What President Carter Taught Us

When Joe Crespino first began teaching at Emory, he never imagined that one day he'd be introducing students not only to the study of modern American history, but also to history itself, sitting just a few feet away.
As the inaugural Jimmy Carter Professor of History, Crespino had the rare privilege of working closely with Carter for more than a decade. In his classes, students researched Carter’s life and presidency, then met with the former president at the end of the semester to discuss their findings.

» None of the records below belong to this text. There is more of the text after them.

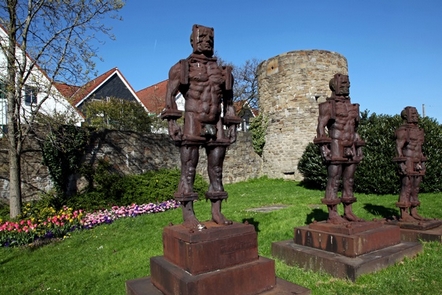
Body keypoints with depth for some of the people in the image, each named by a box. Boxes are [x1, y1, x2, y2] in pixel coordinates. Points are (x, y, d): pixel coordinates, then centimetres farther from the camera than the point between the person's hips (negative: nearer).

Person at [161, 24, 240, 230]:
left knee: (216, 171, 6)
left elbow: (228, 102, 20)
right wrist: (172, 121, -12)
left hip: (216, 127, 5)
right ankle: (188, 215, -1)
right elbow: (170, 95, 0)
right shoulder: (183, 67, 7)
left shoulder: (223, 72, 18)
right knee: (188, 171, -6)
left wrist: (232, 126, 12)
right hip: (193, 126, -4)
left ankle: (217, 213, 14)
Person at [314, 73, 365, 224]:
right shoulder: (328, 105, -2)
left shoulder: (351, 107, 20)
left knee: (349, 181, 9)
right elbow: (321, 127, -10)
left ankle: (348, 212, 17)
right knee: (333, 181, -8)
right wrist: (323, 146, -19)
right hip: (335, 149, -7)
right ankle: (332, 214, -5)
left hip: (350, 149, 8)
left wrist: (358, 147, 19)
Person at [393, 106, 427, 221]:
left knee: (415, 189, 10)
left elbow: (419, 148, 22)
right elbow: (398, 148, -13)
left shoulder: (418, 131, 18)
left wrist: (422, 163, 17)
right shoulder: (403, 130, -7)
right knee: (406, 189, -8)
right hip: (407, 163, -8)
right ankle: (404, 215, -4)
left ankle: (413, 213, 17)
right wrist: (402, 163, -20)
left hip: (417, 164, 8)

“Students would go into the archives, do this original research and then President Carter would come at the end of the semester. They could ask him about their research, have these brief oral history interviews,” Crespino recalls. “Those were some of my favorite moments in my teaching career.”
President Carter’s legacy at Emory, as Crespino sees it, is not bound to spaces where he taught and listened or even to programs that bear the Carter name — though his influence is deeply felt in both. Instead, it lives in the spirit of inquiry, humility and public service Carter embodied in his more than 40 years as an Emory Distinguished Professor. “He was consistently on campus,” says Crespino. “He brought incredibly prominent global figures from around the world to Emory, and he interacted with students humbly. He allowed himself to be questioned — even interrogated — on controversial things, and he spoke freely and honestly.”

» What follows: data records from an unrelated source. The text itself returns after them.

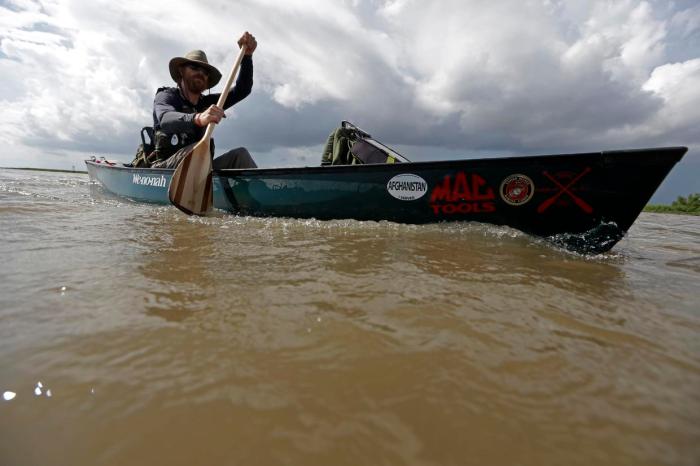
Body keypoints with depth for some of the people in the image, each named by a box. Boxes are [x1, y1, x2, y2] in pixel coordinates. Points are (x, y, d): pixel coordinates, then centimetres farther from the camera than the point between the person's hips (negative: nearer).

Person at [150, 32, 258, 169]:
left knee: (240, 154, -17)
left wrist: (247, 56, -6)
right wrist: (197, 119, -44)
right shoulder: (166, 96, 2)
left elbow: (242, 90, 9)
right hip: (165, 168, -4)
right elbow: (165, 120, -23)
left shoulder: (207, 103, 18)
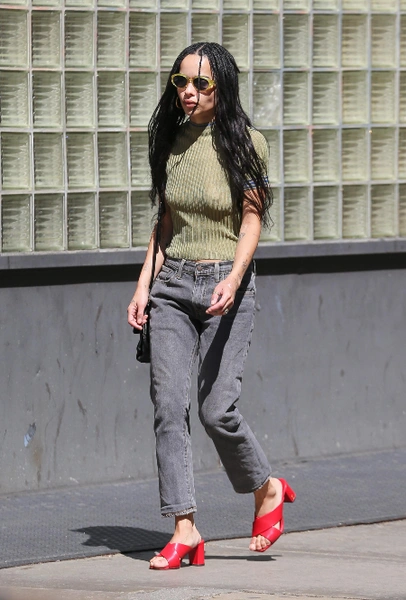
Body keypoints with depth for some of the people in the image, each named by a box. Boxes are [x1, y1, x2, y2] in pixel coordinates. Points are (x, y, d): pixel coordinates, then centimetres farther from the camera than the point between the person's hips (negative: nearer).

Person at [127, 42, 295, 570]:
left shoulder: (245, 142, -4)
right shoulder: (172, 140, 10)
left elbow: (251, 221, -7)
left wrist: (233, 279, -22)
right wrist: (144, 285, 7)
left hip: (225, 284, -4)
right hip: (172, 284, 4)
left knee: (216, 409, -9)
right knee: (168, 404, -8)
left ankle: (267, 489, 19)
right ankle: (184, 530, -7)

“As a historian, I believe that the values that I saw President Carter practice in an Emory classroom — values of humility, of optimism, of faith in the potential of his fellow human beings to act with reason and goodwill — are the same values for which Jimmy Carter will be remembered as a president and as a statesman.”
— Joe Crespino, Jimmy Carter Professor of History
That authenticity made a deep impression on Crespino. “He didn’t have to keep showing up,” he says. “He didn’t have to be working in his 80s and 90s, traveling the globe, building houses for Habitat for Humanity or continuing to teach and engage students at Emory. But he did — all the way up until he physically couldn’t do it anymore.”

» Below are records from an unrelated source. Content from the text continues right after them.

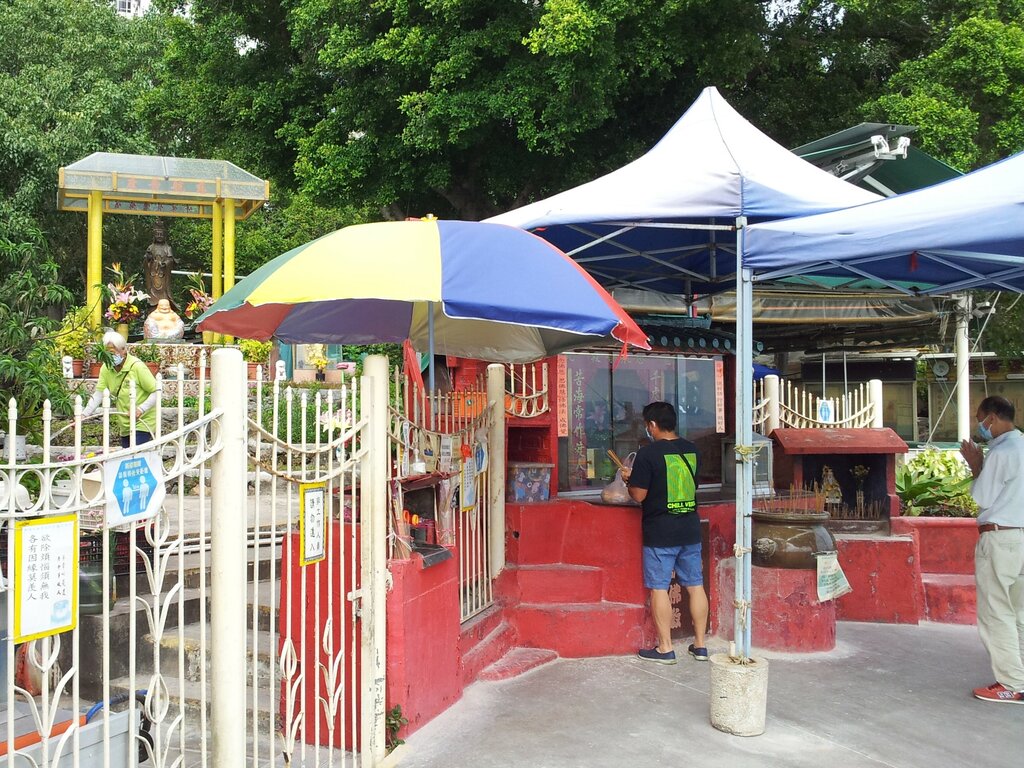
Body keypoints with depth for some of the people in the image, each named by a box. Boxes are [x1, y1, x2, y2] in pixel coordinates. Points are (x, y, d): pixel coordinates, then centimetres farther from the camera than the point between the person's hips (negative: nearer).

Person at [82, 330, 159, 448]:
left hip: (142, 422, -7)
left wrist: (141, 409, -29)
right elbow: (98, 394, -5)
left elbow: (156, 392, -17)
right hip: (124, 425, 7)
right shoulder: (106, 368, 0)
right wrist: (84, 415, -17)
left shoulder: (137, 366, -18)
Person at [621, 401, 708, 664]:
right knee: (695, 586, 11)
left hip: (660, 533, -6)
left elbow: (639, 495, -13)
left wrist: (629, 480, 8)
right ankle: (700, 645, 18)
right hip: (690, 530, 6)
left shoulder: (648, 453, -13)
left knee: (659, 588, 3)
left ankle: (665, 649, 8)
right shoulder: (691, 450, 6)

Crespino acknowledges that Carter’s death left a void. “It’s a huge loss,” he says. “To the university, to the world.”
As Emory looks ahead, Crespino believes that the best way to support Carter’s legacy is not by trying to replicate it, but by living the values Carter stood for. “He was a plainspoken person,” Crespino says. “He got in trouble sometimes — both as president and afterward — for saying what he really thought. He didn’t always follow the unwritten rules of the fraternity of former presidents. But his commitment to honest inquiry and open debate — that was unwavering.”
This, Crespino insists, is where Emory can lead. “We honor President Carter by staying true to our values of open inquiry, serious scholarship and great teaching,” he says. “That’s what we do as a great research university. And that’s the core of who he was.”
In many ways, Carter’s spirit remains woven into the fabric of Emory’s intellectual life: tireless, hopeful and devoted to the belief that truth, humility and dialogue can bridge even the oldest divides. “It’s that indefatigable commitment to peacemaking, to being a good citizen of every community he belonged to — from Plains, Georgia, to the world at large,” Crespino says. “That’s the spirit of President Carter. And that’s what we must carry forward.”